Wednesday, November 18, 2009

Apartment Life and Produce


Livin'. Brittany decorated my milk and the milk she shares with Sarah (they're too snooty for my delicious 2%). Also we went grocery shopping together two nights ago. I like to come home with something (often produce) that I haven't ever tried before. This trip we made it back with a green grapefruit and a persimmon. I really love grapefruit. This specimen is a little more tart and less juicy than my usual pink grafefruit (maybe it's just unripe and they duped me into purchasing it...). I don't actually know how or why a person eats a persimmon, but it looks really cool. If anyone has any knowledge of this produce item-- I'm not sure if it's a fruit or a vegatable, but I think it's the former-- please send me ideas for enjoyable consumption.




2 comments:

Sidney Gray said...

WIKI: "A persimmon, known to the ancient Greeks as "the fruit of the gods" is the edible fruit of a number of species of trees of the genus Diospyros in the ebony wood family (Ebenaceae)."

"Persimmons are eaten fresh or dried, raw or cooked. When eaten fresh, the skin is usually cut/peeled off and the fruit is often cut into quarters or eaten whole like an apple. The flesh ranges from firm to mushy and the texture is unique. The flesh is very sweet and when firm possesses an apple-like crunch. American persimmons are completely inedible until they are fully ripe."

"The persimmon also figures prominently in American culinary tradition. It can be used in cookies, cakes, puddings, salads and as a topping for breakfast cereal. Persimmon pudding is a dessert using fresh persimmons. An annual persimmon festival, featuring a persimmon pudding contest, is held every September in Mitchell, Indiana. Persimmon pudding is a baked pudding that has the consistency of pumpkin pie but resembles a brownie and is almost always topped with whipped cream. Persimmons may be stored at room temperature (20°C) where they will continue to ripen."

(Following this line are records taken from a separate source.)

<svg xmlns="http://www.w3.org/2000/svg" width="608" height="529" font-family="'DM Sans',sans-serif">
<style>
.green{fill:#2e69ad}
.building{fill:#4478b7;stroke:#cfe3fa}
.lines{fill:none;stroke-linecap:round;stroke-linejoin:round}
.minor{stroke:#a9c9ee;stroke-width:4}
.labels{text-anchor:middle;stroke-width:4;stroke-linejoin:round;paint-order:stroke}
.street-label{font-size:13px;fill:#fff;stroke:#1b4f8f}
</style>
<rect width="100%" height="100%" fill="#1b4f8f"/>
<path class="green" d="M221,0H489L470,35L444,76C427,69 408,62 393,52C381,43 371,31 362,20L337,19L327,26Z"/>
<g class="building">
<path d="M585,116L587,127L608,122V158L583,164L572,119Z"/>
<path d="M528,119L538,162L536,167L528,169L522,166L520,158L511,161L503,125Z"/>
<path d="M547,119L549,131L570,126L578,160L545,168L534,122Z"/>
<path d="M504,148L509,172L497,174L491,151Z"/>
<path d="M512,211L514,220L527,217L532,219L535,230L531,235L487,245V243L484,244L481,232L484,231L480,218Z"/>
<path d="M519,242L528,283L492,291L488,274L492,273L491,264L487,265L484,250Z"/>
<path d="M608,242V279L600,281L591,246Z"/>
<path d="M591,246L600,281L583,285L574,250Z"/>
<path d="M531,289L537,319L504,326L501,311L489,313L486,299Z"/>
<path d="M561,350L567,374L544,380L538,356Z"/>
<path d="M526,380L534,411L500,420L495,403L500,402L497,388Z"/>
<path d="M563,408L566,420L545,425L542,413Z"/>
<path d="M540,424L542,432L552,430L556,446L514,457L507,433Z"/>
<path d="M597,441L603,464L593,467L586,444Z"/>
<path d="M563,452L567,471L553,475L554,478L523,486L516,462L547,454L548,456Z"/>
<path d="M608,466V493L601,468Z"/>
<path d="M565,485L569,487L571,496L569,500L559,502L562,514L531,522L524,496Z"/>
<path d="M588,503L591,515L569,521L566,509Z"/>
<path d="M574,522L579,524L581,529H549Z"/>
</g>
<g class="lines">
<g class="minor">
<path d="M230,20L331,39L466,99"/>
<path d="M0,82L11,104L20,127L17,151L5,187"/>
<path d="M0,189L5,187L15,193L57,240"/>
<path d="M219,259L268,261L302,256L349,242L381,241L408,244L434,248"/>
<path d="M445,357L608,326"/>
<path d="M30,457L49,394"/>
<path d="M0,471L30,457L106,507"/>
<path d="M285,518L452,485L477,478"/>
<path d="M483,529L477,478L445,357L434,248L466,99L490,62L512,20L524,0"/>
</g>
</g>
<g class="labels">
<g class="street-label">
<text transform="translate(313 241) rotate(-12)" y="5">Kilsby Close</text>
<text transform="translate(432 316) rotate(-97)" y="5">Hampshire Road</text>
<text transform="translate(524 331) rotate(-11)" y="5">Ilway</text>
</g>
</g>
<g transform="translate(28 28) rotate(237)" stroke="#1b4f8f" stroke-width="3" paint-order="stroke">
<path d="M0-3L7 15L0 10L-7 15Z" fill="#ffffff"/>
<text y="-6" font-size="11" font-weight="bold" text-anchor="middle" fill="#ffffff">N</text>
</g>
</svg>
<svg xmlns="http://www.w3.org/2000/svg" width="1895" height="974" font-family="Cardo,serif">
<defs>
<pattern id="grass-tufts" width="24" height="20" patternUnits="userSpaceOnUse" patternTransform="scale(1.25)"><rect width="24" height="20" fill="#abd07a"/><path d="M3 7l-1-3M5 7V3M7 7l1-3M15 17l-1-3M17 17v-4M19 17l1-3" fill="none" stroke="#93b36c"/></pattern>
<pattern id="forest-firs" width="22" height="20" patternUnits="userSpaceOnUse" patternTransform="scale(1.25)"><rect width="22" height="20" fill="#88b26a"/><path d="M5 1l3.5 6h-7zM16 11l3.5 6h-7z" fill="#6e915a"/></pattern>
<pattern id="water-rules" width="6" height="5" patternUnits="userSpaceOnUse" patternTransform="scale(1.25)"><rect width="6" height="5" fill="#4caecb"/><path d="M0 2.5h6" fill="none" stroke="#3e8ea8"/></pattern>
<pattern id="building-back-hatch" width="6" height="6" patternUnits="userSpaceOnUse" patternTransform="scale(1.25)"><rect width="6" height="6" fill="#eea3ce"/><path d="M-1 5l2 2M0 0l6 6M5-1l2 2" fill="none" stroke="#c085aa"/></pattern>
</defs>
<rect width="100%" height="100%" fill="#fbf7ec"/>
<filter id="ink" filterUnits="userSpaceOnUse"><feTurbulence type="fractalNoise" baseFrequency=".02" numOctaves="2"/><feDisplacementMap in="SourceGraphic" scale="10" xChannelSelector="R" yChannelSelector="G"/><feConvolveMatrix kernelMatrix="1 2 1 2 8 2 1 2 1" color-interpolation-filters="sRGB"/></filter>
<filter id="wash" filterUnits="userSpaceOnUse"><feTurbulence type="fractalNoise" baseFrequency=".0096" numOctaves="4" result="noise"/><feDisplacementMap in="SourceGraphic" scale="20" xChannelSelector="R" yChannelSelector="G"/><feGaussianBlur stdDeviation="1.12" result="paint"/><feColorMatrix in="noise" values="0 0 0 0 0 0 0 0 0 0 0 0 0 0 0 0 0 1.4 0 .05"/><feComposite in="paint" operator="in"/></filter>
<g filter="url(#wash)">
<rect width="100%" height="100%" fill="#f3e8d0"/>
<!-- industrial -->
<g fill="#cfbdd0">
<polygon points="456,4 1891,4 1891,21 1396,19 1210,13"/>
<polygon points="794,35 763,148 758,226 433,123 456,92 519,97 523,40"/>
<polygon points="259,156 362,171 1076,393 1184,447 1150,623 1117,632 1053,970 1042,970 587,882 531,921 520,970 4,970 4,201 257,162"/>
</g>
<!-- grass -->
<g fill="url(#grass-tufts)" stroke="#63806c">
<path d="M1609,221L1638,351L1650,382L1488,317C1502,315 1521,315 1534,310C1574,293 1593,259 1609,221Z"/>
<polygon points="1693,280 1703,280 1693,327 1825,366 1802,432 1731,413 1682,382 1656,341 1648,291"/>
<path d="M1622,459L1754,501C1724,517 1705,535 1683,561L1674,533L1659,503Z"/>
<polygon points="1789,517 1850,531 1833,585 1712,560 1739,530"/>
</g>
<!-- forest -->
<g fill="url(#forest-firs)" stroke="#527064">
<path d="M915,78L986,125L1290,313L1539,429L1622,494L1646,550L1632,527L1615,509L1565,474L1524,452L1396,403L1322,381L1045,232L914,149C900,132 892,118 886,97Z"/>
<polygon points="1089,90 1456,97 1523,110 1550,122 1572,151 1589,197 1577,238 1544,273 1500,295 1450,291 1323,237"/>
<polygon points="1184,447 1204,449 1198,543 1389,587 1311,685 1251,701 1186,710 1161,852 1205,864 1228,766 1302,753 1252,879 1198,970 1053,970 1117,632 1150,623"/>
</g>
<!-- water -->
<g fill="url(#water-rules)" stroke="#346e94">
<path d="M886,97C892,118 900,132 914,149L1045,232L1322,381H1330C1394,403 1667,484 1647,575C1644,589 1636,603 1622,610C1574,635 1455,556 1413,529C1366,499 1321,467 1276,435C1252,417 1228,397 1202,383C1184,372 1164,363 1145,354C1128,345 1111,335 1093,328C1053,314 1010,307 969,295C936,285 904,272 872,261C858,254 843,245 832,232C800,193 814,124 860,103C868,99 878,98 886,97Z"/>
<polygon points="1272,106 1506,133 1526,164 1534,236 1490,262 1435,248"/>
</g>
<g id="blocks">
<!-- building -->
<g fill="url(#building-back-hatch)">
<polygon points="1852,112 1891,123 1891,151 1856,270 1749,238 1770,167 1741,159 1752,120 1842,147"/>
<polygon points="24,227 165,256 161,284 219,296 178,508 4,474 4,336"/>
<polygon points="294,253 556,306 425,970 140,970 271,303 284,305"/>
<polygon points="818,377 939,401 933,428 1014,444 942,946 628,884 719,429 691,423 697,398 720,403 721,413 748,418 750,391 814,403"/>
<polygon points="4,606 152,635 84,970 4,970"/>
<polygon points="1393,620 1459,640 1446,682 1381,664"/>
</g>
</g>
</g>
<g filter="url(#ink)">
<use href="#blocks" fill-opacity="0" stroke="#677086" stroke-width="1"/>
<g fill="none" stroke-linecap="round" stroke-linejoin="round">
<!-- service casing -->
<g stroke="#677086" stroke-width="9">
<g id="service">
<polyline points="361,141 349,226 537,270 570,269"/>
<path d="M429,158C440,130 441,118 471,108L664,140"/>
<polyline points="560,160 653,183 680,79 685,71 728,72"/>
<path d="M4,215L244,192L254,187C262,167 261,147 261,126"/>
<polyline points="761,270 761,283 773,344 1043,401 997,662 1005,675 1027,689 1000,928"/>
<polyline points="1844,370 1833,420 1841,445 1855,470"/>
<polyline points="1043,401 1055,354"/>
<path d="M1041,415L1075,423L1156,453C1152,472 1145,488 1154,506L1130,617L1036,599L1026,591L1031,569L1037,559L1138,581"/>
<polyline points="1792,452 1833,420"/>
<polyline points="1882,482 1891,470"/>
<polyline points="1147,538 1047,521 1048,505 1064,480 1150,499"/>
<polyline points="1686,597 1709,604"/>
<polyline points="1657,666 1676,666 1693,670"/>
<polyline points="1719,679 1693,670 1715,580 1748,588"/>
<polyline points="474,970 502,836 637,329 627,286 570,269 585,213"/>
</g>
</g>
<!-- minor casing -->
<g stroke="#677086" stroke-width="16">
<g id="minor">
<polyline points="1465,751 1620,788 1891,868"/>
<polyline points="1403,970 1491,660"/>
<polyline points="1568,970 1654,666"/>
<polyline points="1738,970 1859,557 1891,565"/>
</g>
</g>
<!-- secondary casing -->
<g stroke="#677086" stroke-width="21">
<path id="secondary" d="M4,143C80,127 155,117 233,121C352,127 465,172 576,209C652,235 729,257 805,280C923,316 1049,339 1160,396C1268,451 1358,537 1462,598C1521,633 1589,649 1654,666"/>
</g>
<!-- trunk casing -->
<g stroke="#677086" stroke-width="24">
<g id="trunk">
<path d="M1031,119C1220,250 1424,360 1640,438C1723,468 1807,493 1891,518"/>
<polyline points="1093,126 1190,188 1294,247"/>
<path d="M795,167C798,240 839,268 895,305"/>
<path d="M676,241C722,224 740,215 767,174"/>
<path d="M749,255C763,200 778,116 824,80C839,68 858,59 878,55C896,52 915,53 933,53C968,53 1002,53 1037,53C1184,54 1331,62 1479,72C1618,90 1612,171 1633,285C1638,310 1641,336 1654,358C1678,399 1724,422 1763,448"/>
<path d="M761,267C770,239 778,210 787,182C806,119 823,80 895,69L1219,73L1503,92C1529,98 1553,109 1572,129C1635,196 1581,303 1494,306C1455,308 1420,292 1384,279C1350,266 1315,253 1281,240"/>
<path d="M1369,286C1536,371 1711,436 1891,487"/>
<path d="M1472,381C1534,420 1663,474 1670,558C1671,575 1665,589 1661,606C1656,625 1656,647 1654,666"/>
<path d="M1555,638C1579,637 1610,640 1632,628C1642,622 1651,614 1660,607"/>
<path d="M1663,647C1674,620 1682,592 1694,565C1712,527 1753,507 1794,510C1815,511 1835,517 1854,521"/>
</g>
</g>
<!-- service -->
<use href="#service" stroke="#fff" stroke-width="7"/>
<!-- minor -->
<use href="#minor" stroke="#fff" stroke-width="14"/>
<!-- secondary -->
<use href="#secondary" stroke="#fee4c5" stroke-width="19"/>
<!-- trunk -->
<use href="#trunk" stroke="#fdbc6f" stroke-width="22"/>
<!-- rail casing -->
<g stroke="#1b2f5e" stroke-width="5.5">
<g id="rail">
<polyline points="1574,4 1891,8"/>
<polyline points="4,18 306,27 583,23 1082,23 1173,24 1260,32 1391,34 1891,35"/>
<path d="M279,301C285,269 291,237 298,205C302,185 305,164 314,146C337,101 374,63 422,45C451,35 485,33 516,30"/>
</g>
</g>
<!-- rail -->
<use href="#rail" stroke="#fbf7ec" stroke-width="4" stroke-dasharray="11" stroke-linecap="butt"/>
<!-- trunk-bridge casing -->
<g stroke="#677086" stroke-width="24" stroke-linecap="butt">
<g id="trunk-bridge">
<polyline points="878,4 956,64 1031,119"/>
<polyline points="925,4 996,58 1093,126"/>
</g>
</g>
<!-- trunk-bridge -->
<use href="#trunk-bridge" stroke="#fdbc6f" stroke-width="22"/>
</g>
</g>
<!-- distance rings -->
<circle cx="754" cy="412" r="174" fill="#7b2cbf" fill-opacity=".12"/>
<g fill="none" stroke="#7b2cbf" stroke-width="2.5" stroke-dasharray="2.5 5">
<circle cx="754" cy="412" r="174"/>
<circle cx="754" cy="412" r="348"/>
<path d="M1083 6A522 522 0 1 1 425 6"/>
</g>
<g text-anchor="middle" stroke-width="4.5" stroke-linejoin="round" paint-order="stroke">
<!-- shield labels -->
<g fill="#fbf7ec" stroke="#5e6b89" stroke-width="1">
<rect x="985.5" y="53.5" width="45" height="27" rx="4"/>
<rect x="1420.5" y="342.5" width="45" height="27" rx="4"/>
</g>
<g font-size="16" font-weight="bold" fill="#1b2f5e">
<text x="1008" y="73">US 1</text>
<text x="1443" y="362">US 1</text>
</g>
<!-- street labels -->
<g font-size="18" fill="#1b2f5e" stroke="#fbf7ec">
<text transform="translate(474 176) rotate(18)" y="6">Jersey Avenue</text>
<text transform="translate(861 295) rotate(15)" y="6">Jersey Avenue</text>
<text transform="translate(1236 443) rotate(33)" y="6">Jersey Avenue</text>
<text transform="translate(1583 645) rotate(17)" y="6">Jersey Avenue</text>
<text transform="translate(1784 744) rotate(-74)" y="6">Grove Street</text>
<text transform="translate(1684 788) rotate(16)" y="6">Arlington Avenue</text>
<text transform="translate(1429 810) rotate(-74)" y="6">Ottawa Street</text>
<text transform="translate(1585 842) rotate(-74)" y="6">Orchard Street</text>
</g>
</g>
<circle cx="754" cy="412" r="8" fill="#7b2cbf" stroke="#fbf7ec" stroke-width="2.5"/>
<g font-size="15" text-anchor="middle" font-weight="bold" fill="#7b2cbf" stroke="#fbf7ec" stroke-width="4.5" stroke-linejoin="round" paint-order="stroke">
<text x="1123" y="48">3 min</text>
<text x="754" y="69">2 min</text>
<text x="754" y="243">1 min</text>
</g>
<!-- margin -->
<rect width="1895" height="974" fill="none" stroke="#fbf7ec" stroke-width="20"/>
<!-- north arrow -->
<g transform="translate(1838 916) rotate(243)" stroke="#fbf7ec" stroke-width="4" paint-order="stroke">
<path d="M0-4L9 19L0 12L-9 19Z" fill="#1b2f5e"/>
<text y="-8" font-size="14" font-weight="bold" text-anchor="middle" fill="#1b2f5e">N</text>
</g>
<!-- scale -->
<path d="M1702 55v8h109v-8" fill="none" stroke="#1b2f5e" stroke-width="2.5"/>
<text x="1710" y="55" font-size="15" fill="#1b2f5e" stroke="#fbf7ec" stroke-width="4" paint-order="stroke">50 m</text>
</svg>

"Unripened persimmons contain the soluble tannin shibuol, which, upon contact with a weak acid, polymerizes in the stomach and forms a gluey coagulum that can affix with other stomach matter.[10] The Merck Manual of Diagnosis and Therapy notes that consumption of persimmons has been known to cause bezoars that require surgery in over 90% of cases."

"In traditional Chinese medicine the fruit is thought to regulate chi."

Ashley said...

Thanks Sid. :) You're good to me. I hope you're doing great and that your thanksgiving is lovely. Miss you!